[lustre-devel] Design proposal for client-side compression

Fri Jul 28 08:12:16 PDT 2017

> Ah.  As it turns out, much more complicated than I anticipated.
>  Thanks for explaining...
> 
> I have no expertise in compression algorithms, so that I will have to
> just watch from the sidelines.  Good luck.
> 
> When you are further along, I remain interested in helping out with
> the Lustre side of things.
> 
> One more question - Do you have a plan to make this work *without*
> the ZFS integration as well, for those using ldiskfs?  That seems
> straightforward enough - compress/decompress at send and recieve time
> - even if the benefits would be smaller, but not everyone (Cray,
> f.x.) is using ZFS, so I'm very interested in something that would
> help ldiskfs as well.  (Which is not to say don't do the deeper
> integration with ZFS.  Just that we'd like something available for
> ldiskfs too.)

I fear it is also much more complicated :)

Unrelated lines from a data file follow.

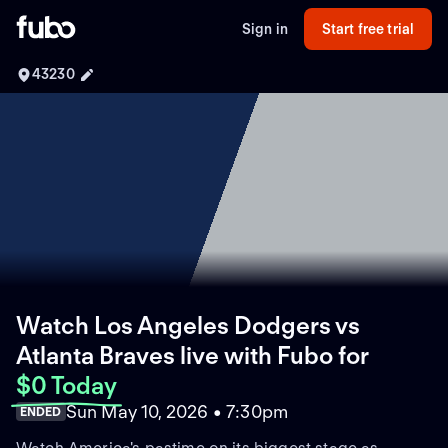
Sign in
Start free trial
43230
Watch Los Angeles Dodgers vs
Atlanta Braves live with Fubo
for
$0 Today
Sun May 10, 2026 • 7:30pm
ENDED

At the very beginning of the project proposal we hoped we wouldn't need
to touch the server so much. It turned out wrong, moreover we have to
modify not only the Lustre server, but also pretty much the backend
itself. We chose ZFS since it already provides a lot of infrastructure
that we would need to implement completely new in ldiskfs. Since, at
least for me, it is a research project, ldiskfs is out of scope. Once
we proved the concept, one could re-implement the whole compression
stack for ldiskfs. So it is not impossible, but not our focus for this
project. 

Nevertheless we tried to keep our changes as far as possible not very
backend specific. For example we need some additional information to be
stored per compressed chunk. One possibility would be to change the
block pointer of ZFS and add those fields, but I don't think anyone
except of us would like the BP to be modified :) So we decided to store
them as a header for every chunk. For ldiskfs, since one would need to
implement everything from scratch anyway, one might not need that
header, but take the required fields into account from the beginning
and add them to ldiskfs' "block pointer". For that reason, we wanted to
leave the compressed data "headerless" on client-side, and add the
header only on the server side if the corresponding backend requires
it. 

Well, we did it, and it even works sometimes, but it looks horrible 
and is really counterintuitive. We send less data from client than
lands on the OST, recalculate offsets, since we add the header during
receiving on server side, recalculate the sent and received sizes,
shift buffers by offsets and so on. The only advantage of this approach
is client's independence from backend. We decided the price is too
high. So now, I will construct the chunk with the header just after
compressing the data on client-side, get rid of all those offset stuff
on the server. But ldiskfs will have to deal with that ZFS-motivated
details. 

However, a light version of compression could work with smaller changes
to ldiskfs, when we only allow a completely compressed or not
compressed files and allow potential performance drops for broken read-
ahead (due to gaps within the data). 

Hope it is somehow more clear now.

Regards,
Anna